CUTCH

Cutch extract has a huge tannin content, making it almost universally useful to the natural dyer. It can be used both as a mordant and a dye.

Cutch is an extract from the acacia tree, and it has almost as many applications as it has names: cutch, catechu, kath, seesiat, kasu, cacho, terra japonica….

The acacia tree has the Latin name Senegalia catechu, but was formerly known as Acacia catechu.  The tree’s native range stretches through the southern Himalayas through India, Burma, Thailand and into China. But it’s also cultivated, primarily in India.

Senegalia catechu, from Köhler’s Medizinal-Pflanzen 1897. The leaf and pod shape are dead giveaways that this plant belongs to the legume family (Fabaceae).

In order to extract the dyestuff from acacia trees, the wood is boiled in several shifts of water. In the end, the water is evaporated, leaving the reddish brown extract, which is finally ground to a powder.

The extract contains several different compounds, and that’s why it’s useful in several different ways. 55-60% of the extract is different types of tannins like gallocatechin (the kind of tannin found in pomegranates and green tea). The rest are dye molecules from the family of compounds called flavonols. One example of a flavonol is the dye quercetin, which is yellow.

The tannin content means that cutch can be used for anything in dyeing where tannin is normally used. So it is useful as a mordant for plant fibers, but also as a dye when combined with iron, to give grey to black on plant fibers.

The flavonol content means that cutch is also useful as a dye on alum mordanted wool.

CUTCH AS A LINEN MORDANT

My standard method for mordanting linen is 5% pure tannin, then alum – I use 10%, but my trusty Danish book on dyeing (Esther Nielsen, Farv med planter på silke, hør og bomuld) says that you can go much higher. In order to test the cutch extract, I’ve tested it as a replacement for pure tannin.

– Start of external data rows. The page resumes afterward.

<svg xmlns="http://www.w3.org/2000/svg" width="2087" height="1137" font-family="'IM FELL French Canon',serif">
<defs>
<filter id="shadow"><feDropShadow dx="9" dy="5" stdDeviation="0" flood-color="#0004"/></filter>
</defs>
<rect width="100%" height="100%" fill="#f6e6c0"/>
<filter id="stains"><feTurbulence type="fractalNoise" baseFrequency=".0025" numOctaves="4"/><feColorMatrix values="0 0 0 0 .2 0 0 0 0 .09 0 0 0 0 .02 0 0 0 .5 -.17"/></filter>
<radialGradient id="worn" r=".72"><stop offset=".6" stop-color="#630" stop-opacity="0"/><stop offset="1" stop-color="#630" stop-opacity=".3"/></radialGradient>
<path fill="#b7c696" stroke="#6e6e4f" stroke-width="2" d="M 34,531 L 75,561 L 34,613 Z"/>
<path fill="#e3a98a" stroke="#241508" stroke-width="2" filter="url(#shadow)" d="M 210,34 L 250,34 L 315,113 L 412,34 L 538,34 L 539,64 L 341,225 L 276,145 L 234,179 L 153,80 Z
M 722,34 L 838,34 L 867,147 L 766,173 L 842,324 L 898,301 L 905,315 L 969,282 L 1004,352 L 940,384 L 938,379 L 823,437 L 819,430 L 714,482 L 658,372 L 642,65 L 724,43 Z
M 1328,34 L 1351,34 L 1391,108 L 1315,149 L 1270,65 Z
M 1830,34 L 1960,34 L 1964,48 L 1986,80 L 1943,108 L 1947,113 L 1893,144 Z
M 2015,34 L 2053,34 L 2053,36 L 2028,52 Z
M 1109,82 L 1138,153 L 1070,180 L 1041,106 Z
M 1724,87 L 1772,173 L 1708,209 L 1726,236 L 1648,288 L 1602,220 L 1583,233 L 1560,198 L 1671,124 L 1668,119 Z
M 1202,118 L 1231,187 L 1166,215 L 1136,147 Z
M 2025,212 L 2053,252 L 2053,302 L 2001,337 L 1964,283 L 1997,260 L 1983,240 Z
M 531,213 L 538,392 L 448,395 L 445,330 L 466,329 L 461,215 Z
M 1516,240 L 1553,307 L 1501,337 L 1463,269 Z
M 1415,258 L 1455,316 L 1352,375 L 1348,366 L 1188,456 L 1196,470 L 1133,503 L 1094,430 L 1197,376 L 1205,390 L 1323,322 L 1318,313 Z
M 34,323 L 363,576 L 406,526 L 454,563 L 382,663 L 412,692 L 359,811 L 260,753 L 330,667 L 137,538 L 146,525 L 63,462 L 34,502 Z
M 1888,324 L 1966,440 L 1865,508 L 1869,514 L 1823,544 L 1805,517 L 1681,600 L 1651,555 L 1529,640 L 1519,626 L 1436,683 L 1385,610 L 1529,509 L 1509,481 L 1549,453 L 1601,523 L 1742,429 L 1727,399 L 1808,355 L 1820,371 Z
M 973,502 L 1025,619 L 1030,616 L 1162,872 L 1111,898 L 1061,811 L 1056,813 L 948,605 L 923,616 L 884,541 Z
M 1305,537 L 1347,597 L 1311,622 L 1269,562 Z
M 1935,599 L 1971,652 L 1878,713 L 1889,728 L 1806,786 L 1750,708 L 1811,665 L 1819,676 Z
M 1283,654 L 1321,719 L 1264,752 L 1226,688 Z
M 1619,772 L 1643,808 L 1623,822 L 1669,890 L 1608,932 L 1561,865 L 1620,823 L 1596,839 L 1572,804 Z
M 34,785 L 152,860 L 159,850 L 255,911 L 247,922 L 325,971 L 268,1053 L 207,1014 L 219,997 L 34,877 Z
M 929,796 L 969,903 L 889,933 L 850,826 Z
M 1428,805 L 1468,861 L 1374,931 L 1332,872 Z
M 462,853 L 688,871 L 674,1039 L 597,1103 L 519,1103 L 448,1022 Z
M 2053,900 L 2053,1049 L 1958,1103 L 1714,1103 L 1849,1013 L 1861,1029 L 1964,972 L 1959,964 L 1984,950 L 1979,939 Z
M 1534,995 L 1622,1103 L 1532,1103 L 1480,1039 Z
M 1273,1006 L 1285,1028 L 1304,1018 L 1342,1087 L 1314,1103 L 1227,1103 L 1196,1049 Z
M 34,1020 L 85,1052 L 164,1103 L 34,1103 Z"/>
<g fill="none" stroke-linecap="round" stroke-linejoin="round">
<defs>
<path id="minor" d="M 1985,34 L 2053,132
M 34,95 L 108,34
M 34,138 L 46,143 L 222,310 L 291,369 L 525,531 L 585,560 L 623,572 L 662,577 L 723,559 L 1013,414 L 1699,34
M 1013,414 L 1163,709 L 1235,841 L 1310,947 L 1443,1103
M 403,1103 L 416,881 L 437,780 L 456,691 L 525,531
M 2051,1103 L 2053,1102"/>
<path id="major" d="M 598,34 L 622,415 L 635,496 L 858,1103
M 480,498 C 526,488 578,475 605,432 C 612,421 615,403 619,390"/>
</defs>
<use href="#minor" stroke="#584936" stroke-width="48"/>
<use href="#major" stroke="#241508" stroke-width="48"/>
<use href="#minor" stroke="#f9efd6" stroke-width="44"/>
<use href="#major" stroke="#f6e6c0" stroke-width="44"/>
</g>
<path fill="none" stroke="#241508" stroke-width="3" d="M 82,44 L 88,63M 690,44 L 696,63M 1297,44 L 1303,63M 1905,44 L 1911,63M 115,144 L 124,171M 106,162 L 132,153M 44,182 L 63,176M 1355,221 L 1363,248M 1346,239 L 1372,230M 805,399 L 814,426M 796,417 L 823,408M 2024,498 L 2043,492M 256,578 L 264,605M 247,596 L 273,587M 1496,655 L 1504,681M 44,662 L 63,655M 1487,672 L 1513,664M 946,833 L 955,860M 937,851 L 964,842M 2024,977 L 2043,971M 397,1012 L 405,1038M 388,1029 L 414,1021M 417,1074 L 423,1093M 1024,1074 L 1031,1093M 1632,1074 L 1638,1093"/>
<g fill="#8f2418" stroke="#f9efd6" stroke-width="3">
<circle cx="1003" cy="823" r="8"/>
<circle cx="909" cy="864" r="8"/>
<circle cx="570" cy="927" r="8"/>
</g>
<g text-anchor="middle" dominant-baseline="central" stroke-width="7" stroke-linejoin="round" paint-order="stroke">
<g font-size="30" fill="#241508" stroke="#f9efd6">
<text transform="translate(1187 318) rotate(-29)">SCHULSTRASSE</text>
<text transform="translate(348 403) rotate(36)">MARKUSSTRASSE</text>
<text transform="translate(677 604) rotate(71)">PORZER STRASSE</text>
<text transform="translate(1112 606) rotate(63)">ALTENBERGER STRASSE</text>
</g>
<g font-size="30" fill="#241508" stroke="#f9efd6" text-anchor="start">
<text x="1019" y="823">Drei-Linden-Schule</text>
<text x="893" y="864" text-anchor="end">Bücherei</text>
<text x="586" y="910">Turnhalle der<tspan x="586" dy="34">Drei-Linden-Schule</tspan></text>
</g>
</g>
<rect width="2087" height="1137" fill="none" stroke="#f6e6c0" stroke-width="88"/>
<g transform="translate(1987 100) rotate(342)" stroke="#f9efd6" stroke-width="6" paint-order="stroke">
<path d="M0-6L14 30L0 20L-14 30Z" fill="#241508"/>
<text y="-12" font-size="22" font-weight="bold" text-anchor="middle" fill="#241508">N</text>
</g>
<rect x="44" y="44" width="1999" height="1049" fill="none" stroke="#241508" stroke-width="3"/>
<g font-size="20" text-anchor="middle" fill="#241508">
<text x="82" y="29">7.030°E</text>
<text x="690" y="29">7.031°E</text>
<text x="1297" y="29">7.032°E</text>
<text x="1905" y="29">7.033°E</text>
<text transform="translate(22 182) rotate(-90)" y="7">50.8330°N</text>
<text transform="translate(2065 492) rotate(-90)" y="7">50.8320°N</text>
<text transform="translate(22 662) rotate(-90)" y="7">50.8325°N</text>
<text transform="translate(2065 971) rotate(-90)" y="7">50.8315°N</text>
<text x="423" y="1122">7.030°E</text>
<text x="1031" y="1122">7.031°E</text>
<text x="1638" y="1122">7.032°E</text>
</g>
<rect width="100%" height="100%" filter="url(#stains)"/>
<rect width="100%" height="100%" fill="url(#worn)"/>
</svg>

I treated two 150 g (5.3 ounce) skeins of my pure linen yarn, Midsommer: one with 5% pure tannin, so 7-8 g (0.28 ounce). The other one with cutch extract, the weight said 9 g (0.32 ounce). In both cases, I dissolved the powder in boiling water, put it in a bucket, and filled with hot tap water. The linen skeins were allowed to cool off in the solutions over night.

Then, I mordanted both skeins with 10% alum, and dyed them both in one dyepot of madder. I don’t know the exact strength of the dye, it had been used for something else already, but still had color in it.

The result: two beautiful skeins of red linen, with the same color intensity but very slightly different tones. The pure tannin skein (left) has a clear red, while the cutch skein (right) has a sligtly browner red color.

Linen mordanted with pure tannin (left) or cutch (right) followed by a 10% alum mordant and madder dyeing.

Both colors look good to me, so the conclusion is yes: cutch is very well suited as a linen mordant.

CUTCH AS A WOOL DYE

Cutch is also useful as a dye. Above, I used the extract in a cold bath, and that is fine when tannin is what you’re after.

As a dye, cutch should be used in a hot dyebath (so just the usual way of using natural dyes, really). Here, I’ve used it on wool that was pre-mordanted with 10% alum.

The dyebath was made of 10 g (0.35 ounce) of cutch extract, and I used it on 100 g (3.53 ounce) skeins of my pure wool, Fenris. I dyed 3 skeins, one after the other, so a total of 300 g (10.58 ounces) of wool dyed with just 10 g of extract. For each skein, I heated it in the dye bath, left it on for about an hour, then let the skein cool off in the dyebath overnight. I then let the yarn hang dry without washing it first, to let the color oxidize (several sources agree that the color from cutch deepens with oxidation). Once oxidized (and dry), I washed the yarn.

The first skein (left) came out with a quite yellow beige, whereas the second (top) and third (bottom) came out much more reddish-brown.

3 skeins of pure wool, 100 g (3.53 ounces)each, dyed with just 10 g (0.35 ounce)of cutch extract.

CUTCH AS A LINEN DYE

After dyeing 300 g (10.58 ounces) of wool in my dyebath, I wondered if there was any more tannin left. I heated it with 150 g (5.3 ounces) of linen, then treated the skein with a little bit of iron. The result was a good grey, medium strength, so the bath clearly still had tannin to offer. Cutch really is a powerful extract: its dye and tannin content goes a long, long way.

After dyeing 300 g (10.58 ounces) of wool in 10 g (0.35 ounces) of cutch extract, the dye bath still had enough tannin content to give this nice grey on 150 g (5.3 ounces) of linen, with iron treatment after the dyebath.